But their high hopes blinded the team of the reality and work it would require to pull off such a feat and quickly turned into one of the most infamous scandals of 2017. Guests were promised big name bands, private flights and villas, delectable dishes and tons of alcohol on an island filled with supermodels and high-status celebrities.

They got the tons of alcohol, but not much else.

Netflix and Hulu recently released their respective documentaries on the festival within a week of each other. Both movies shined a light on the ways the Fyre Festival fell short, but in different ways. Netflix covers the inside story of the festival while Hulu takes an outsider’s approach by diving into scamming millennials and the traps of social media.

Netflix: FYRE

The Netflix documentary, produced by Jerry Media, takes a more intimate approach to the story. Jerry Media was in charge of the public campaign to popularise and market Fyre Festival and because of this, they utilized behind-the-scenes footage. McFarland had the cameras rolling at all times, so the documentary had much more firsthand footage than its Hulu counterpart.

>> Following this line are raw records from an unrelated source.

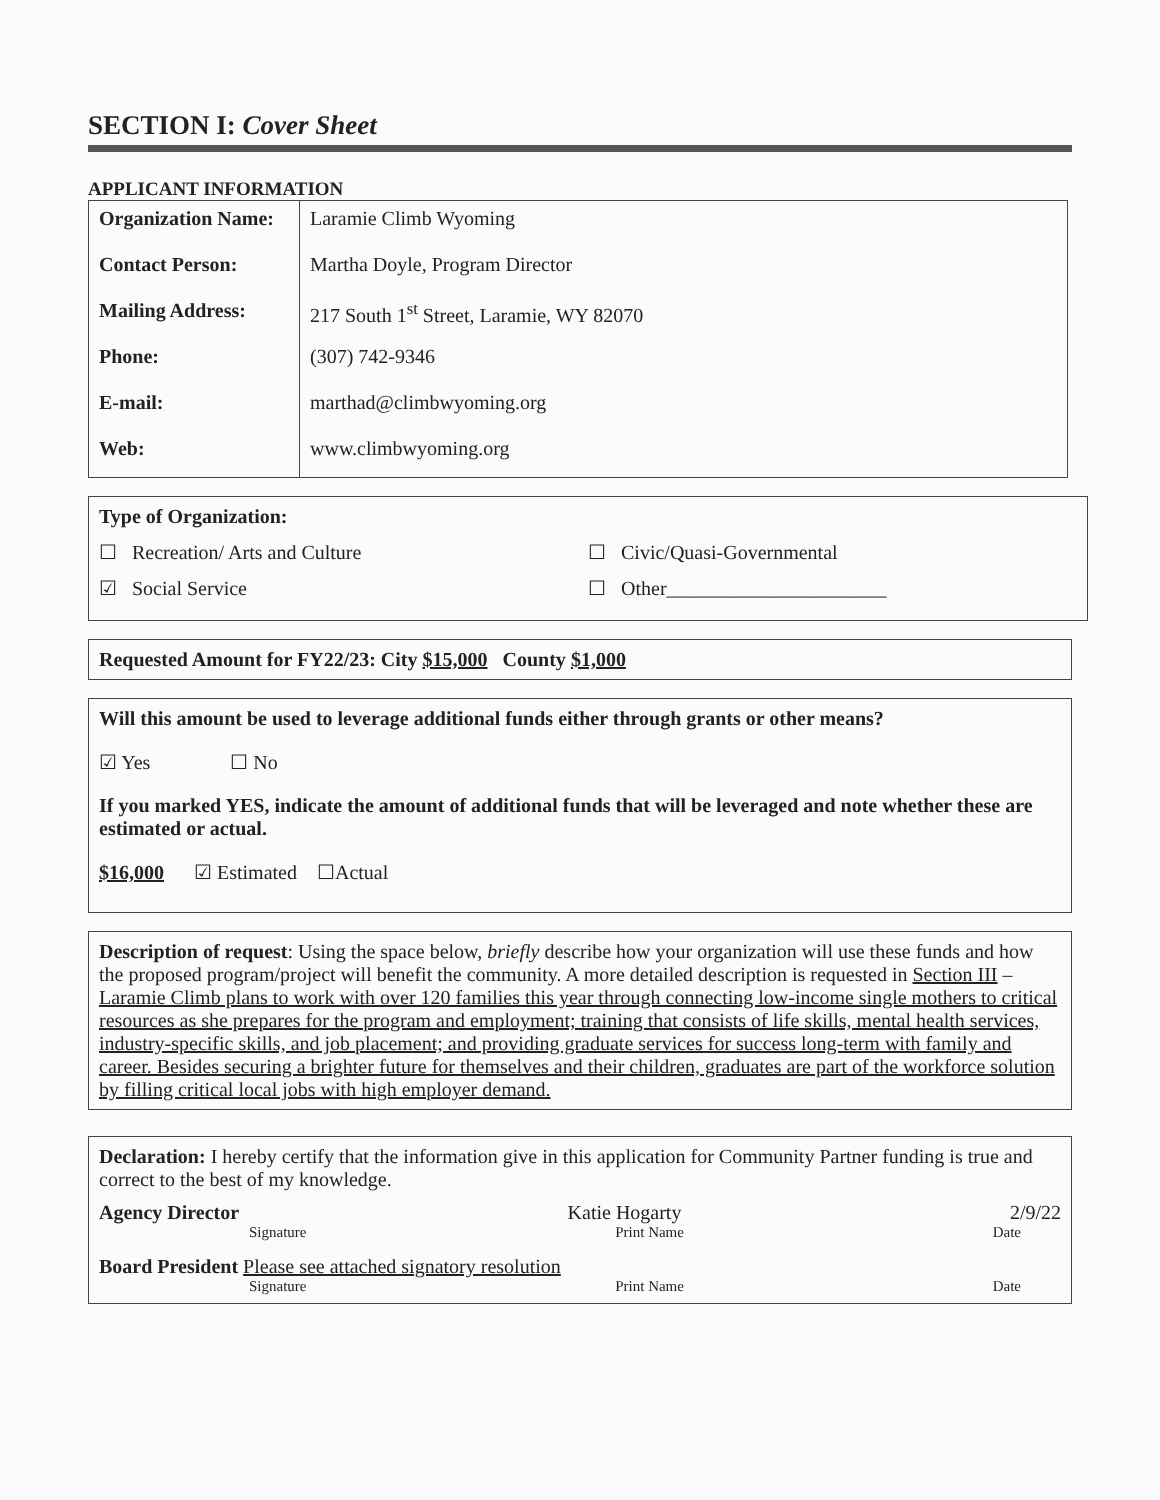SECTION I: Cover Sheet
APPLICANT INFORMATION
| Organization Name: | Laramie Climb Wyoming |
| Contact Person: | Martha Doyle, Program Director |
| Mailing Address: | 217 South 1<sup>st</sup> Street, Laramie, WY 82070 |
| Phone: | (307) 742-9346 |
| E-mail: | marthad@climbwyoming.org |
| Web: | www.climbwyoming.org |
Type of Organization:
☐ Recreation/ Arts and Culture ☐ Civic/Quasi-Governmental
☑ Social Service ☐ Other______________________
Requested Amount for FY22/23: City $15,000 County $1,000
Will this amount be used to leverage additional funds either through grants or other means?
☑ Yes ☐ No
If you marked YES, indicate the amount of additional funds that will be leveraged and note whether these are estimated or actual.
$16,000 ☑ Estimated ☐Actual
Description of request: Using the space below, briefly describe how your organization will use these funds and how the proposed program/project will benefit the community. A more detailed description is requested in Section III – Laramie Climb plans to work with over 120 families this year through connecting low-income single mothers to critical resources as she prepares for the program and employment; training that consists of life skills, mental health services, industry-specific skills, and job placement; and providing graduate services for success long-term with family and career. Besides securing a brighter future for themselves and their children, graduates are part of the workforce solution by filling critical local jobs with high employer demand.
Declaration: I hereby certify that the information give in this application for Community Partner funding is true and correct to the best of my knowledge.
Agency Director Katie Hogarty 2/9/22
Signature Print Name Date
Board President Please see attached signatory resolution
Signature Print Name Date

The argument can be made that the producers are biased because of how close they were to the planning of the festival, and may be trying to pin more of the blame on McFarland, but it does give the film a unique angle on the story. The people who were interviewed lived through the entire ordeal and have inside information that is harder for someone outside the Fyre Festival to find.

The documentary itself focused more around details of the actual event instead of the past dealings of McFarland. It did a much better job of telling the locals’ side of the story as well as people close to McFarland. It was devastating to see how deeply the event affected these people and how much they lost.

One woman in the Netflix documentary particularly stood out. As the owner of the bar on the site of the festival, she had to pay money out of her life savings to cover her staff who were stiffed by McFarland. She never received any money from McFarland, and the documentary did a great job of conveying her hurt and sense of betrayal.

Hulu: FYRE FRAUD

Hulu tells the story of Billy McFarland—from his young entrepreneur ways of promising his elementary school classmates that he would fix their broken crayons, to promising the party of the century to millennials and scamming them out of hundreds of thousands of dollars. It even uses references to TV shows like “Parks and Recreation” to describe McFarland and his business—like the Tom Haverford of 720 Entertainment.

Viewers even get to see and hear from McFarland himself. This gives the them the chance to form their own opinion about him and his business pursuits.
However, while Hulu offers this opportunity, it comes with controversy. Hulu paid McFarland thousands of dollars to do their interview. So while Netflix may face some controversy over JerryMedia covering their story, Hulu also faces some heat for paying McFarland to get an in-person look at him.

Hulu tackles overarching themes rather than focusing solely on the festival. This documentary takes a dive into the influence social media can have and how one person can feed off of the trust millennials have in celebrity endorsements.

While Netflix covers McFarland’s scams after Fyre, Hulu explores Billy’s scams before Fyre Fest in more detail. We see the process and escalation of his schemes, until we finally see what ultimately leads to such a disastrous event and why customers and team members fell for it along the way.

Thumbs Up

We highly encourage watching these documentaries. Each one includes great interviews between varying team members and customers and there are only a few crossovers between interviewees.

The viewer gets different information, details and points of view from watching both. In one, you walk away with a better understanding of what Fyre Fest was, who was behind it and how it became the failure it was. The other one unveils why: why so many people fell for it, why millenials are so susceptible to falling for such scams and why social media plays a major part in getting away with it.

Together, these films give a wide variety of sources and information, and only together can you see the full view—an inside and outside look at the best party that never happened.